(Images with keypoint coordinates)

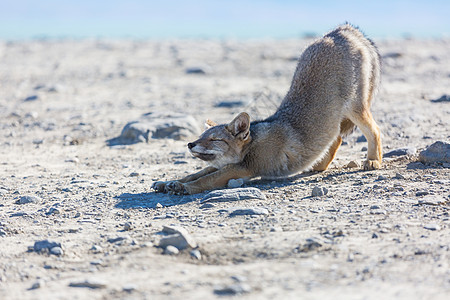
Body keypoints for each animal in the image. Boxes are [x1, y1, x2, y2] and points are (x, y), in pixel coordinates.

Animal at [153, 23, 382, 195]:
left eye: (214, 139)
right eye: (200, 137)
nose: (190, 144)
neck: (253, 143)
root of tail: (342, 29)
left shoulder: (244, 168)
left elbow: (205, 180)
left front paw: (182, 187)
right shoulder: (226, 165)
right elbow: (196, 173)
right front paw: (168, 182)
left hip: (355, 109)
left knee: (375, 130)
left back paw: (373, 161)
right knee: (336, 138)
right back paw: (318, 165)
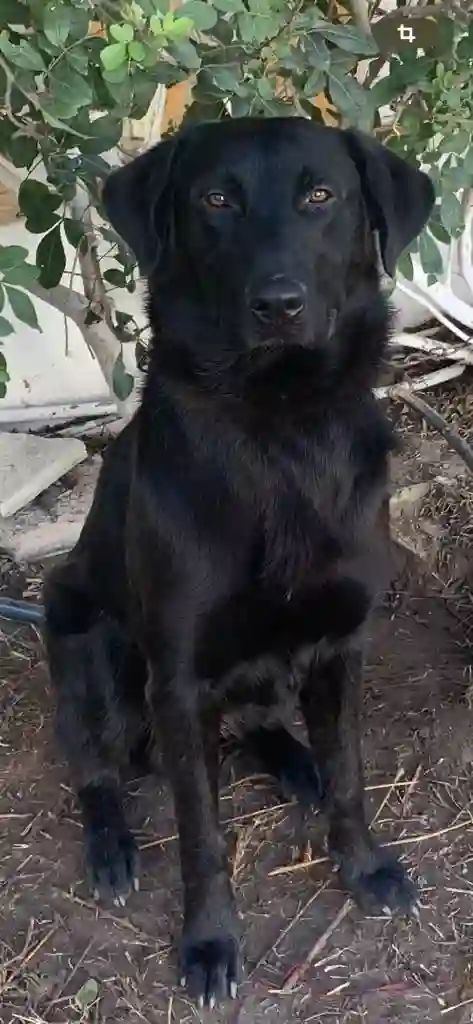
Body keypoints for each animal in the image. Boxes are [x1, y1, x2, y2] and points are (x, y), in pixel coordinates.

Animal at [42, 119, 434, 1007]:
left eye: (320, 195)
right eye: (216, 200)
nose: (278, 304)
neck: (278, 424)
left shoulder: (339, 645)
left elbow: (351, 773)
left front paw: (363, 867)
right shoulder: (180, 680)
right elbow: (202, 836)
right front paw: (211, 943)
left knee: (261, 725)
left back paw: (293, 760)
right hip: (91, 643)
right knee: (96, 768)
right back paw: (112, 848)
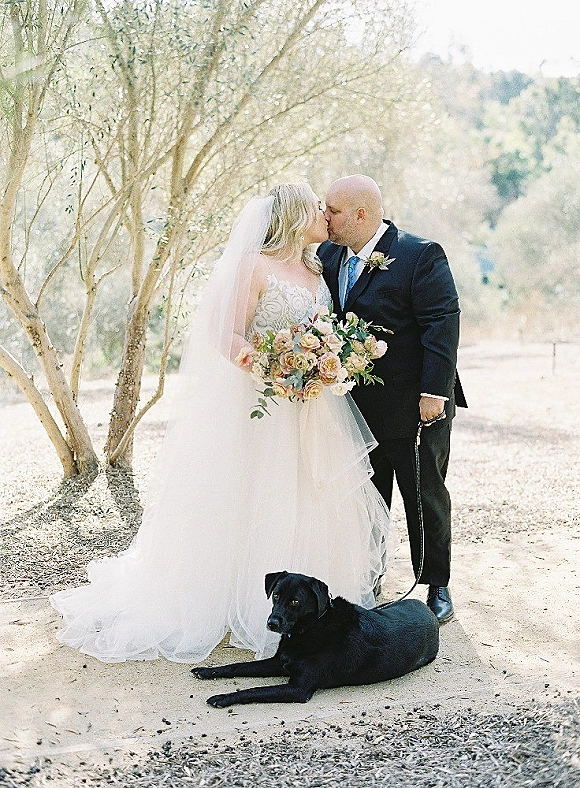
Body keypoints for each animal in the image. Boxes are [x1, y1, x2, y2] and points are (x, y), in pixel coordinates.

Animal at [191, 570, 439, 707]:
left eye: (296, 601)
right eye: (276, 595)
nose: (272, 623)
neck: (312, 628)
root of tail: (429, 611)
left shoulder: (298, 688)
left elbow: (252, 691)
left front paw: (222, 697)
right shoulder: (278, 662)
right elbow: (237, 666)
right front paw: (207, 671)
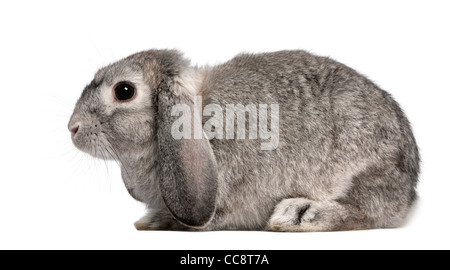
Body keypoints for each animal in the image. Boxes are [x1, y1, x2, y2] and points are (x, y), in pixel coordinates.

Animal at [68, 49, 420, 231]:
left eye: (124, 90)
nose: (72, 128)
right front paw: (149, 221)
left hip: (366, 168)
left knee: (371, 210)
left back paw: (299, 214)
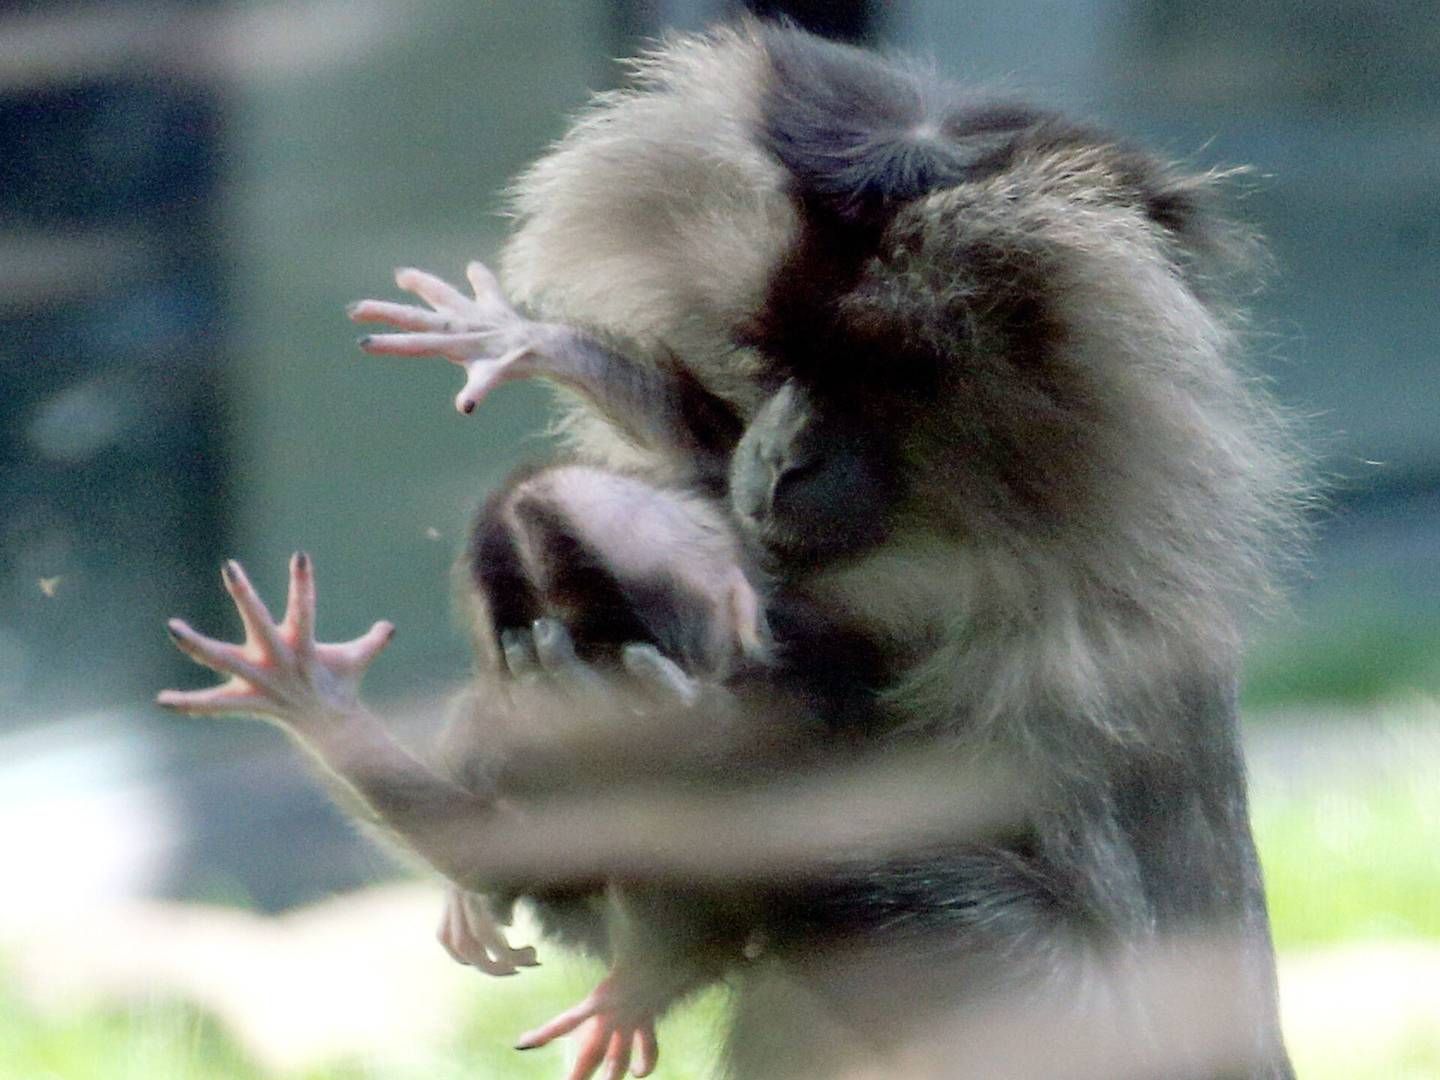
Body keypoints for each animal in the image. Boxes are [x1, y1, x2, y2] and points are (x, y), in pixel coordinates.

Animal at [165, 19, 1307, 1080]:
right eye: (774, 359)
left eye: (877, 381)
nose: (785, 458)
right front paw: (533, 341)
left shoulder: (1085, 658)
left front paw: (688, 741)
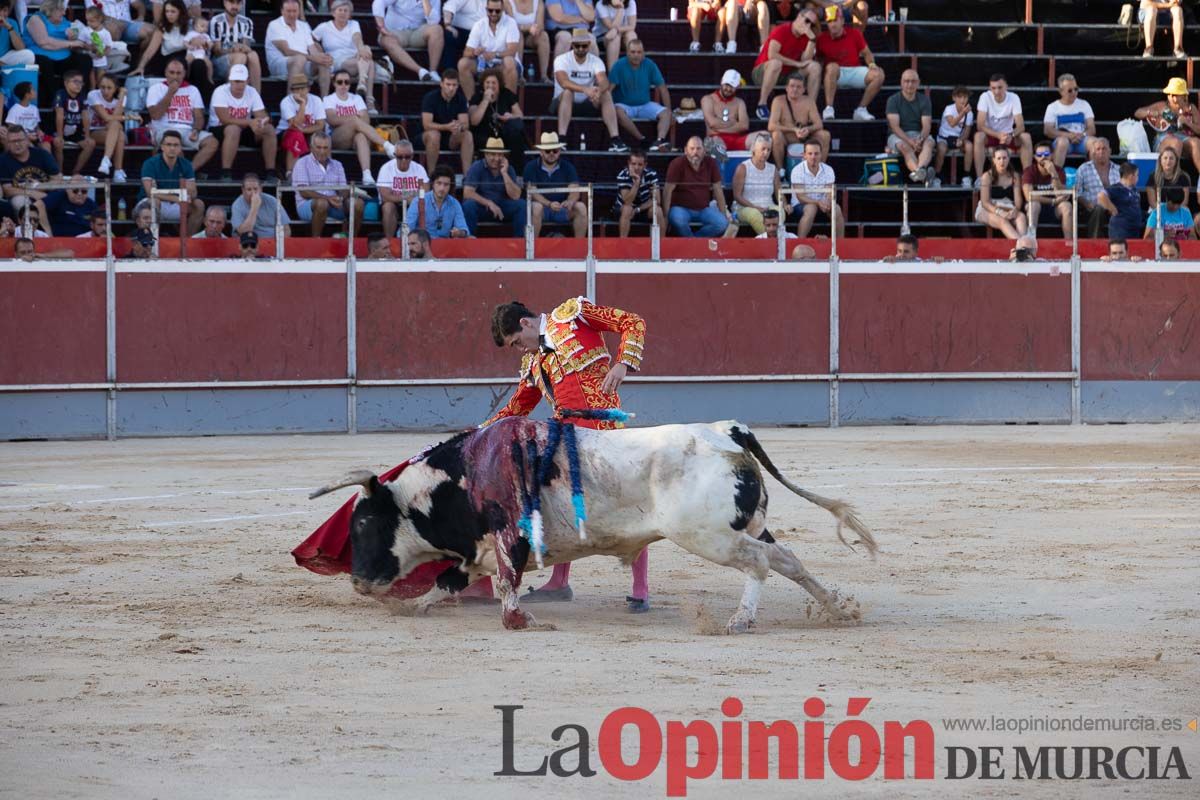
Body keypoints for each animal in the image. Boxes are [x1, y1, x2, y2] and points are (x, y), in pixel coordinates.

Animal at [309, 419, 873, 633]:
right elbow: (448, 583)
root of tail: (726, 431)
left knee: (757, 564)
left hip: (709, 536)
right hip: (746, 526)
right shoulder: (480, 548)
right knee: (787, 559)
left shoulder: (509, 539)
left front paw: (523, 621)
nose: (359, 581)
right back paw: (836, 610)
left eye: (364, 524)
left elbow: (507, 589)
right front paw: (412, 607)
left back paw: (739, 620)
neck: (467, 473)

#### Requirement
Repeat the records above exactly, without pictures.

#### Response for this exercise
Body keypoints for each animal in the image. Boxes are [x1, y1, x2, y2] and points are (x, y), in pixel coordinates.

Animal at [153, 23, 382, 195]:
left eye: (214, 139)
right eye: (200, 137)
nose: (190, 144)
neck: (253, 143)
root of tail: (342, 29)
left shoulder: (244, 168)
left elbow: (205, 180)
left front paw: (182, 187)
right shoulder: (226, 165)
right elbow: (196, 173)
right front paw: (168, 182)
left hip: (355, 109)
left knee: (375, 130)
left back paw: (373, 161)
right knee: (336, 138)
right back paw: (318, 165)
Body keypoints for each animal in the image. Boxes are [x1, y1, x2, y2] and points are (x, y), in pixel coordinates.

Animal at [42, 119, 434, 1007]:
left eye: (320, 195)
right eye: (216, 200)
nose: (278, 304)
neck: (278, 424)
left shoulder: (339, 645)
left elbow: (351, 773)
left front paw: (363, 867)
right shoulder: (180, 680)
right elbow: (202, 836)
right front paw: (211, 943)
left knee: (261, 725)
left back paw: (293, 760)
right hip: (91, 643)
right knee: (96, 768)
right back paw: (112, 848)
Body keypoints for each animal in the image. Boxes are [x1, y1, x2, y2] and points are (x, y), in pixel coordinates.

Animal at [191, 570, 439, 707]:
left eye: (296, 601)
right eye: (276, 595)
nose: (272, 623)
neck: (312, 628)
root of tail: (429, 611)
left shoulder: (298, 688)
left elbow: (252, 691)
left front paw: (222, 697)
right shoulder: (278, 662)
right elbow: (237, 666)
right front paw: (207, 671)
Body keypoints for each animal in the image. Boxes are [x1, y1, x2, y2] and points are (x, y), in pixel coordinates.

Animal at [68, 49, 420, 231]:
left eye: (124, 90)
nose: (72, 128)
right front paw: (149, 221)
left hip: (366, 168)
left knee: (371, 210)
left back paw: (299, 214)
Body keypoints for each animal in the image. Boxes are [x1, y1, x2, y2] and points are (x, y), in pixel coordinates.

Animal at [165, 19, 1307, 1080]:
right eye: (774, 359)
left eye: (877, 381)
nose: (785, 458)
right front paw: (533, 341)
left shoulder: (1085, 658)
left front paw: (688, 741)
Body keypoints for each animal in the image. Boxes are [x1, y1, x2, y2] and points are (x, y), in pixel coordinates.

Animal at [309, 419, 873, 633]:
right elbow: (448, 583)
root of tail: (726, 431)
left knee: (757, 564)
left hip: (709, 536)
right hip: (746, 526)
right shoulder: (480, 548)
right knee: (787, 559)
left shoulder: (509, 539)
left front paw: (523, 621)
nose: (359, 581)
right back paw: (836, 610)
left eye: (364, 524)
left elbow: (507, 589)
right front paw: (412, 607)
left back paw: (739, 620)
neck: (467, 473)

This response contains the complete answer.